SUPPLIED TEXT:
○ ○ ○ ○ ○
The device first makes 3D scans of the entire space to identify objects in the environment, including the people in it. When people move about in the environment, the device monitors the signals reflected off their body. It then stitches these reflections across time to reconstruct a person's silhouette. To distinguish between different people, the team trained the device to use factors like body shape and height to create specific "silhouette fingerprints" for every person.
Currently the device is reported capable of being able to trace a person's hand as he writes in the air, through walls and closed doors. It can differentiate between 15 different individuals with a 90 percent accuracy rate.
Potential applications for the technology include gaming (envision being able to interact with a single game from different rooms or initiate actions based on hand movements), emergency response and even motion capture in filmmaking.
"RF Capture would enable motion capture without body sensors and could track actors’ movements even if they are behind furniture or walls," says PhD student Fadel Adib, the study's lead author.
Smart homes or caring for seniors are other areas where the device's motion-capturing abilities could potentially come in handy.
"We’re working to turn this technology into an in-home device that can call 911 if it detects that a family member has fallen unconscious," says Katabi. "You could also imagine it being used to operate your lights and TVs, or to adjust your heating by monitoring where you are in the house."
Currently the team is in the process of commercializing the technology through a product called Emerald, designed to detect and prevent falls among the elderly. Emerald was presented to President Obama as part of the White House’s first annual Demo Day a few months ago.
○ ○ ○ ○ ○
STORED DATA:
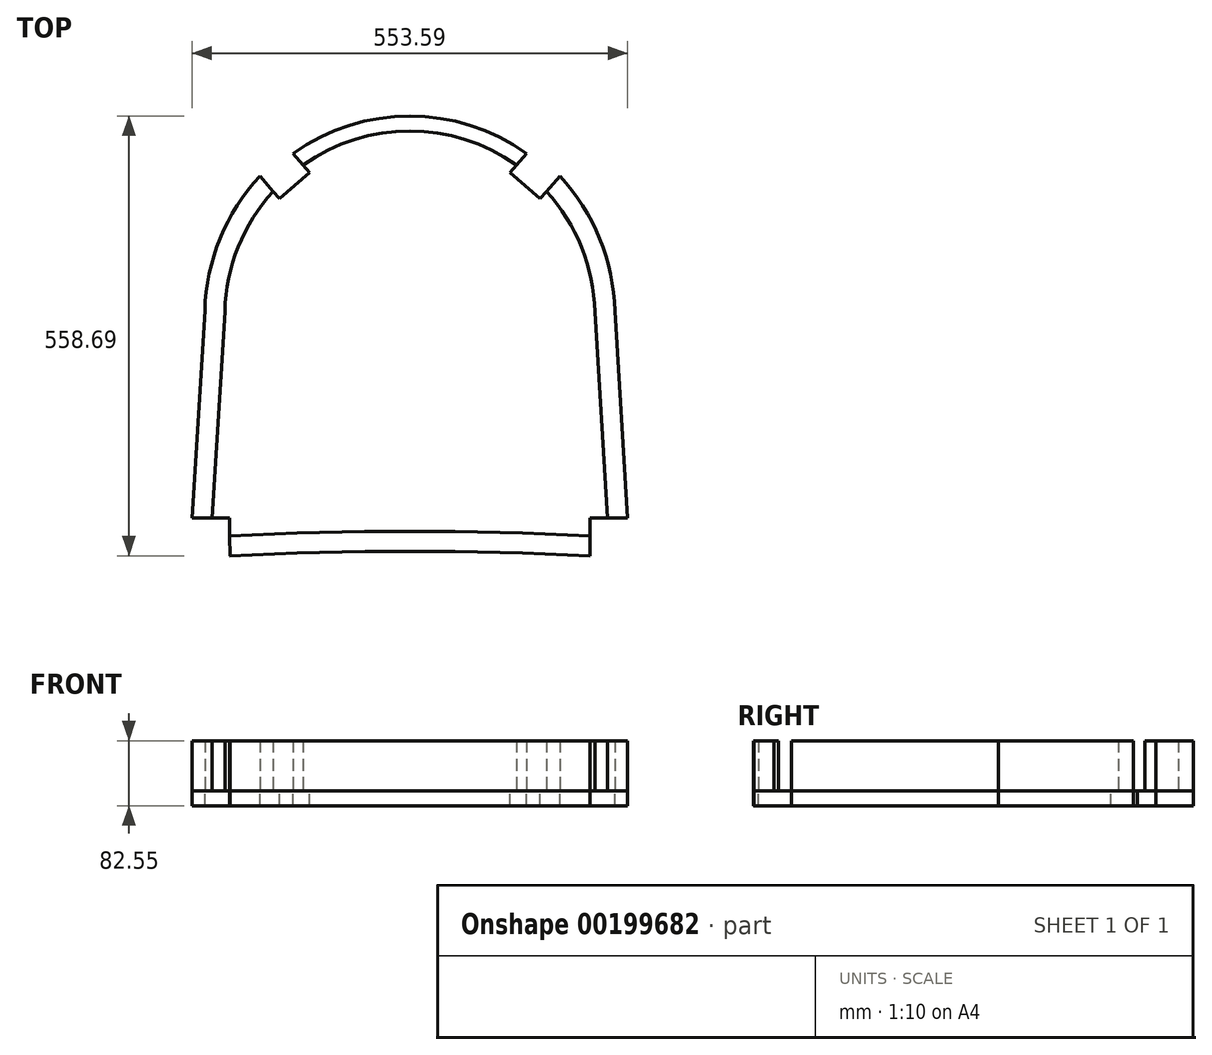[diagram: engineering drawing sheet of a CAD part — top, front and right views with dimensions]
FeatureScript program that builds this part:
○ ○ ○ ○ ○
SHORT PROBLEM:
Answer these from the RF Capture text:
(a) How many individuals can the device tell apart, and at what accuracy rate?
(b) What product is the team using to commercialize the technology?
(c) Who is the study's lead author?

PROBLEM SOLUTION:
(a) 15 individuals, with a 90 percent accuracy rate.
(b) Emerald.
(c) Fadel Adib, a PhD student.